The bottom line if not dirty secret of the economy is that with manufacturing advances it would be possible to live the life of a king on not much money -- we are awash with riches -- if it were not for the abundance of rentiers -- the "professional" guildmembers, landowners, and financiers -- parasitically taking their cut of the flow.

This is why LAND costs so much in most places, we have so much surplus wealth that we bid up the price of land -- plain abstract site value -- to astronomic heights.

And WRT labor alone not being a source of wealth, there is a subtlety here that can be expanded. Wealth is simply having a want or need met. Goods provide services that meet these needs, but so can service workers, as how the 19th century middle & upper classes employed the lower class to perform labor directly, before labor-saving devices replaced this labor.

Henry George had an interesting analogy, that goods store service-providing as coal stores energy; so wealth is simply the physical crafted into service-providing form.

I haven't yet worked out how IP fits into this. Clearly knowledge and entertainment are desirable states that we seek, so possession of these is a form of wealth somehow, even though these can be reduced to digital bits & bytes. Is the man happily playing WoW 20 hours a day not wealthy?
posted by troy at 11:07 PM on February 11, 2009


troy, Gaffney, as a critic of the reigning neoclassical orthodoxy, would be something of a pariah in the economic community, so I stand by my statement.

And you're being far too subtle by half with the rest of your discussion. Nineteenth-century middle/upper classes did indeed employ the lower classes to "perform labor directly," as they had for all of history, but in most cases this labor involved the physical manipulation of stuff as a critical component. Granted, house servants don't make anything new and are thus arguably unproductive as far as the economy goes, but in essence, they live off the largess of their patrons.

If Henry George really did believe that about labor, he's channeling Marx, who got there first. But the problem is that no one, not Marx, not anyone else, has been able to come up with a coherent theory which explains how a purely labor-based theory of value would actually work. You just can't do the math. The classicals before him viewed wealth as stuff you could possess. The physiocrats thought that only agricultural production constituted wealth. Smith wanted to expand this to include manufactured goods. Ricardo moved back towards a purely agricultural model. But the idea that the satisfaction of any demand, period, constitutes wealth, regardless of the nature of the demand or the nature of the satisfaction, is a neoclassical idea, i.e. no older than about 125 years if that, and completely untenable.

Take your WoW player for example. By your definition he is wealthy. So's the guy who spends his entire day jacking off. I suggest that if your definition of "wealth" includes both of those characters than it isn't a definition worth having.

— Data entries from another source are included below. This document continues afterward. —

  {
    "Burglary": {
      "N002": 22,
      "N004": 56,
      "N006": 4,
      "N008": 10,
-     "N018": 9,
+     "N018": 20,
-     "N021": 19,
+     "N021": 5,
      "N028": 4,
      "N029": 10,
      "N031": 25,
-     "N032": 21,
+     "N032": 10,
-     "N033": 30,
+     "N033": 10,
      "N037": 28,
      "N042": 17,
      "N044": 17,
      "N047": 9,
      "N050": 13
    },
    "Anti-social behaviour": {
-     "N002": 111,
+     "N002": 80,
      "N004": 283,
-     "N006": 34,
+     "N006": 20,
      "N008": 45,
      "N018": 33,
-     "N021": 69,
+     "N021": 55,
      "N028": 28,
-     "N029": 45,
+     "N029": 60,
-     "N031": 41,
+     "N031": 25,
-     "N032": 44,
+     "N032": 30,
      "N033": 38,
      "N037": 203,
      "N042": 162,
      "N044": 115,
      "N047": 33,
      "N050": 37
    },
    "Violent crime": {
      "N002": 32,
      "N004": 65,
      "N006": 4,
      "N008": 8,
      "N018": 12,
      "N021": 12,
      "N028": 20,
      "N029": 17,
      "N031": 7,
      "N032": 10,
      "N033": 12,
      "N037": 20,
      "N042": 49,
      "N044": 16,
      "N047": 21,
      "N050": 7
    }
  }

The answer is that intellectual property does not constitute wealth. But I'm not going to get any further into that because I'll be writing my graduate thesis along those lines. Don't want to spill the beans, etc.
posted by valkyryn at 5:03 AM on February 12, 2009 [1 favorite]


MetaFilter: the guy who spends his entire day jacking off.

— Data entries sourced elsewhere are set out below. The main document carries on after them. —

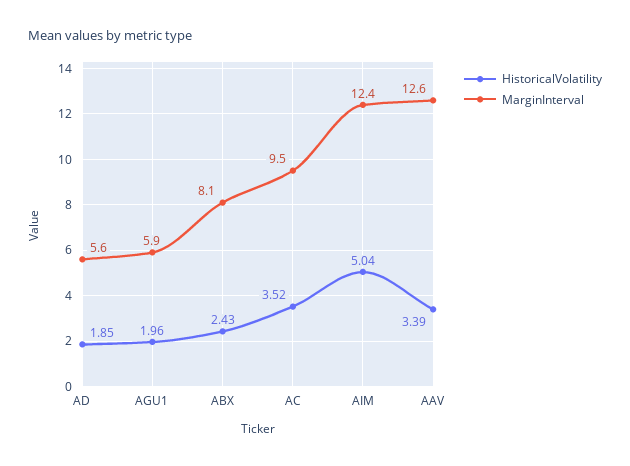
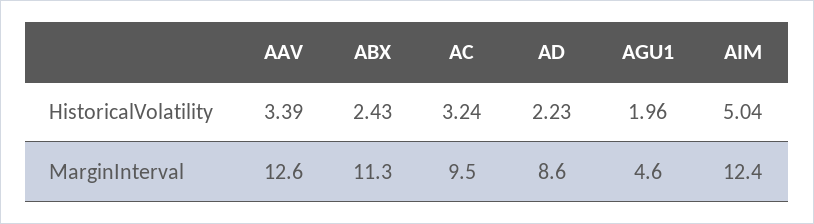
  {
    "HistoricalVolatility": {
-     "AD": 1.85,
+     "AD": 2.23,
      "AGU1": 1.96,
      "ABX": 2.43,
-     "AC": 3.52,
+     "AC": 3.24,
      "AIM": 5.04,
      "AAV": 3.39
    },
    "MarginInterval": {
-     "AD": 5.6,
+     "AD": 8.6,
-     "AGU1": 5.9,
+     "AGU1": 4.6,
-     "ABX": 8.1,
+     "ABX": 11.3,
      "AC": 9.5,
      "AIM": 12.4,
      "AAV": 12.6
    }
  }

Had to be done, sorry... :-)
posted by wastelands at 7:00 AM on February 12, 2009


Related question for the economics-knowledgeable on here:

Is MeFi wealth?

We, as a society, have Wikipedia and Google and IMDB and AskMeFi available to us. From my perspective, it is wealth, since it provides something I value and saves me time (I don't have to spend two hours going to the library to find out who wrote the sound track for The Ghost and Mrs. Muir; it's at my fingertips).

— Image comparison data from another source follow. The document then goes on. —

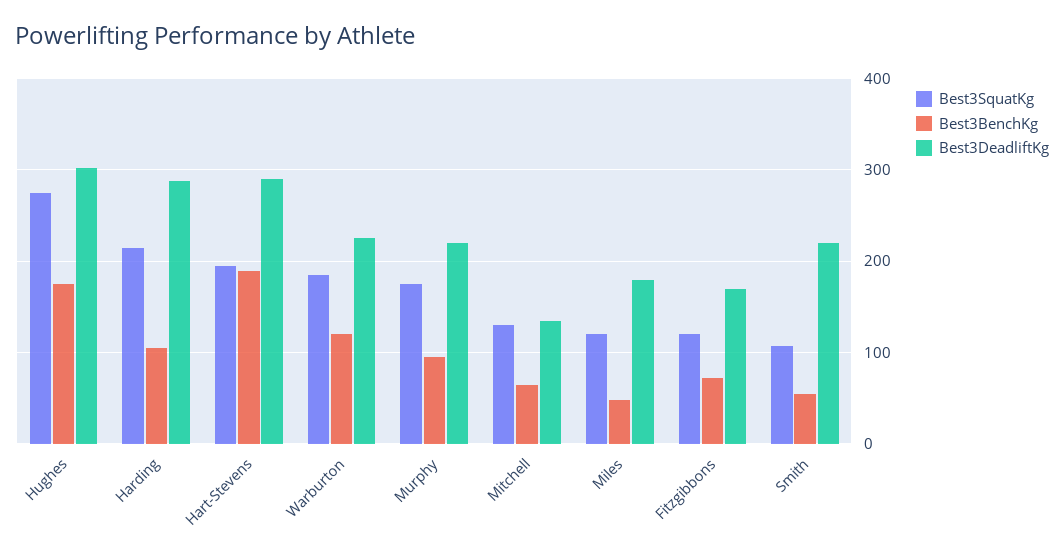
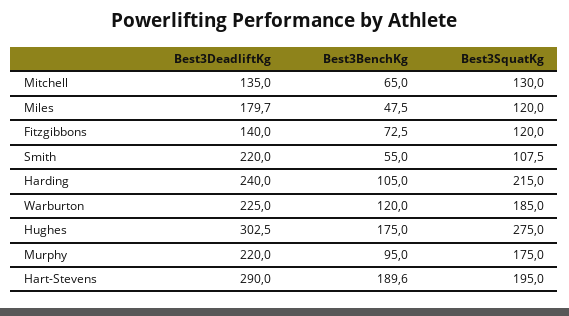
  {
    "Best3SquatKg": {
      "Hughes": 275,
      "Harding": 215,
      "Hart-Stevens": 195,
      "Warburton": 185,
      "Murphy": 175,
      "Mitchell": 130,
      "Miles": 120,
      "Fitzgibbons": 120,
      "Smith": 107.5
    },
    "Best3BenchKg": {
      "Hughes": 175,
      "Harding": 105,
      "Hart-Stevens": 189.6,
      "Warburton": 120,
      "Murphy": 95,
      "Mitchell": 65,
      "Miles": 47.5,
      "Fitzgibbons": 72.5,
      "Smith": 55
    },
    "Best3DeadliftKg": {
      "Hughes": 302.5,
-     "Harding": 290,
+     "Harding": 240,
      "Hart-Stevens": 290,
      "Warburton": 225,
      "Murphy": 220,
      "Mitchell": 135,
      "Miles": 179.7,
-     "Fitzgibbons": 170,
+     "Fitzgibbons": 140,
      "Smith": 220
    }
  }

But there's nothing physical (excluding the servers and the wires of the Intertubes).

Is it wealth?
posted by kristi at 1:28 PM on February 14, 2009


kristi, according to the strictest dictionary definition of wealth, no, knowledge is not considered wealth because it's not material. However, it's clear that it is wealth in the larger sense, "All goods and resources having value in terms of exchange or use." I exchange money to get Internet access. I pay the $5 MeFi fee to join this community. I use my limited free time to be here. Etc.